SQL Server Performance – Why Data Retrieval Takes Over 4 Hours for 400K Records

azure-sql-databasequery-performancesql serverssms

I have a table with 15 million rows, it's a parent table with 12 child tables.

Even for a simple count query, it is taking hour's to complete.

select count(1) from table
where col_filter >= 'number'

table contains 40 columns and col_filter is having varchar data type. col_filter is not indexed.

Questions:

  1. What should I check to find the potential issues with my table setup?
  2. I am using Microsoft SQL server management studio 18, is there any tool that I can use to understand and get some recommendations to optimize the performance?
  3. If indexing is the solution, is it possible to calculate how much extra space the index creation will occupy?

Update-1:

This table is part of other data fetch query, which contains, cte, inner joins and then using cte as base table which perform group by operations, the table which I posted in post is the base table inside cte, as it's taking long time even for count, I thought it would be good start to debug. Here is the full query with estimated execution plan and actual execution plan which runs for 18+hours.

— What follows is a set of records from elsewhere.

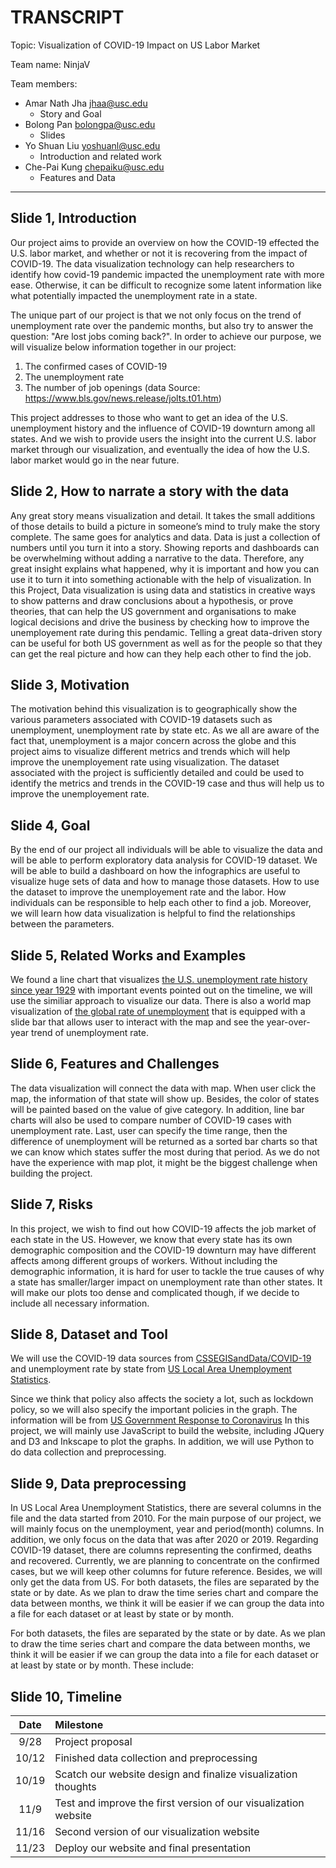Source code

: # TRANSCRIPT

Topic: Visualization of COVID-19 Impact on US Labor Market

Team name: NinjaV

Team members:

- Amar Nath Jha <jhaa@usc.edu>
    - Story and Goal
- Bolong Pan <bolongpa@usc.edu>
    - Slides
- Yo Shuan Liu <yoshuanl@usc.edu>
    - Introduction and related work
- Che-Pai Kung <chepaiku@usc.edu>
    - Features and Data

---

## Slide 1, Introduction
Our project aims to provide an overview on how the COVID-19 effected the U.S. labor market, and whether or not it is recovering from the impact of COVID-19. The data visualization technology can help researchers to identify how covid-19 pandemic impacted the unemployment rate with more ease. Otherwise, it can be difficult to recognize some latent information like what potentially impacted the unemployment rate in a state.

The unique part of our project is that we not only focus on the trend of unemployment rate over the pandemic months, but also try to answer the question: "Are lost jobs coming back?". In order to achieve our purpose, we will visualize below information together in our project:
1. The confirmed cases of COVID-19
2. The unemployment rate
3. The number of job openings (data Source: https://www.bls.gov/news.release/jolts.t01.htm)

This project addresses to those who want to get an idea of the U.S. unemployment history and the influence of COVID-19 downturn among all states.
And we wish to provide users the insight into the current U.S. labor market through our visualization, and eventually the idea of how the U.S. labor market would go in the near future.

## Slide 2, How to narrate a story with the data 
Any great story means visualization and detail. It takes the small additions of those details to build a picture in someone’s mind to truly make the story complete. The same goes for analytics and data. 
Data is just a collection of numbers until you turn it into a story. Showing reports and dashboards can be overwhelming without adding a narrative to the data. Therefore, any great insight explains what happened, why it is important and how you can use it to turn it into something actionable with the help of visualization. 
In this Project, Data visualization is using data and statistics in creative ways to show patterns and draw conclusions about a hypothesis, or prove theories, that can help the US government and organisations to make logical decisions and drive the business by checking 
how to improve the unemployement rate during this pendamic. Telling a great data-driven story can be useful for both US government as well as
for the people so that they can get the real picture and how can they help each other to find the job.

## Slide 3, Motivation
The motivation behind this visualization is to geographically show the various parameters associated with COVID-19 datasets such as unemployment, unemployment rate by state etc. As we all are aware of the fact that, unemployment is a major concern across the globe and this project aims to visualize different metrics and trends which will help improve the unemployement rate using visualization. The dataset associated with the project is sufficiently detailed and could be used to identify the metrics and trends in the COVID-19 case and thus will help us to improve the unemployement rate.

## Slide 4, Goal
By the end of our project all individuals will be able to visualize the data and will be able to perform exploratory data analysis for COVID-19 dataset. We will be able to build a dashboard on how the infographics are useful to visualize huge sets of data and how to manage those datasets. 
How to use the dataset to improve the unemployement rate and the labor. How individuals can be responsible to help each other to find a job.
Moreover, we will learn how data visualization is helpful to find the relationships between the parameters.

## Slide 5, Related Works and Examples
We found a line chart that visualizes [the U.S. unemployment rate history since year 1929](https://howmuch.net/articles/timeline-united-states-unemployment-history) with important events pointed out on the timeline, we will use the similiar approach to visualize our data.
There is also a world map visualization of [the global rate of unemployment](https://ourworldindata.org/grapher/unemployment-rate?time=earliest..2017) that is equipped with a slide bar that allows user to interact with the map and see the year-over-year trend of unemployment rate.

## Slide 6, Features and Challenges
The data visualization will connect the data with map. When user click the map, the information of that state will show up. Besides, the color of states will be painted based on the value of give category. In addition, line bar charts  will also be used to compare number of COVID-19 cases with unemployment rate. Last, user can specify the time range, then the difference of unemployment will be returned as a sorted bar charts so that we can know which states suffer the most during that period.
As we do not have the experience with map plot, it might be the biggest challenge when building the project.

## Slide 7, Risks
In this project, we wish to find out how COVID-19 affects the job market of each state in the US. However, we know that every state has its own demographic composition and the COVID-19 downturn may have different affects among different groups of workers. Without including the demographic information, it is hard for user to tackle the true causes of why a state has smaller/larger impact on unemployment rate than other states. It will make our plots too dense and complicated though, if we decide to include all necessary information.

## Slide 8, Dataset and Tool
We will use the COVID-19 data sources from [CSSEGISandData/COVID-19](https://github.com/CSSEGISandData/COVID-19/tree/master/csse_covid_19_data) and unemployment rate by state from [US Local Area Unemployment Statistics](https://www.bls.gov/lau/).

Since we think that policy also affects the society a lot, such as lockdown policy, so we will also specify the important policies in the graph. The information will be from [US Government Response to Coronavirus](https://www.usa.gov/coronavirus)
In this project, we will mainly use JavaScript to build the website, including JQuery and D3 and Inkscape to plot the graphs. In addition, we will use Python to do data collection and preprocessing.

## Slide 9, Data preprocessing
In US Local Area Unemployment Statistics, there are several columns in the file and the data started from 2010. For the main purpose of our project, we will mainly focus on the unemployment, year and period(month) columns. In addition, we only focus on the data that was after 2020 or 2019. 
Regarding COVID-19 dataset, there are columns representing the confirmed, deaths and recovered. Currently, we are planning to concentrate on the confirmed cases, but we will keep other columns for future reference. Besides, we will only get the data from US.
For both datasets, the files are separated by the state or by date. As we plan to draw the time series chart and compare the data between months, we think it will be easier if we can group the data into a file for each dataset or at least by state or by month.

For both datasets, the files are separated by the state or by date. As we plan to draw the time series chart and compare the data between months, we think it will be easier if we can group the data into a file for each dataset or at least by state or by month. These include: 



## Slide 10, Timeline
| Date | Milestone |
|:---:|:---|
|9/28  |Project proposal |
|10/12 |Finished data collection and preprocessing |
|10/19 |Scatch our website design and finalize visualization thoughts |
|11/9  |Test and improve the first version of our visualization website |
|11/16 |Second version of our visualization website |
|11/23 |Deploy our website and final presentation |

Note: Actual execution plan was taken from the running query as shown in this SO answer

wait_info for select count(1) from table where col_filter >= 'number':

(35ms)PAGEIOLATCH_SH:dev-db:1(*)
(26ms)PAGEIOLATCH_SH:dev-db:1(*)
(86ms)PAGEIOLATCH_SH:dev-db:1(*)
(9ms)PAGEIOLATCH_SH:dev-db:1(*)

and it's actual execution plan

Any suggestions would be really appreciable.

Best Answer

As you've already been advised on (between both your Posts), an index on (col_filter) would help the example query you've provided. If you're only running aggregative queries like this, then a nonclustered columnstore index might be best so that you can get columnar compression (which will minimize disk space overhead of the index) and improve performance with batch mode operations.

Outside of that, as Martin pointed out on your other Post, 4 hours is still unusual to scan even the whole table of 1.5 million rows. But since you're on the cloud, there's a number of things that can be bottlenecking your queries. It's hard to say without seeing the actual execution plan. You can also run sp_WhoIsActive in a separate query window, while you're waiting on your query to finish executing, to see what it's waiting on (wait types) and if there's any blocking processes. This would be helpful to know too.

Start with indexing, and see if that makes a significant improvement (i.e. your example query shouldn't take more than a minute - and that's slow to be honest). If it's still problematic, please update your Post with your table's definition and the actual execution plan of the slow query, which you can upload on Paste The Plan and then link in your Post.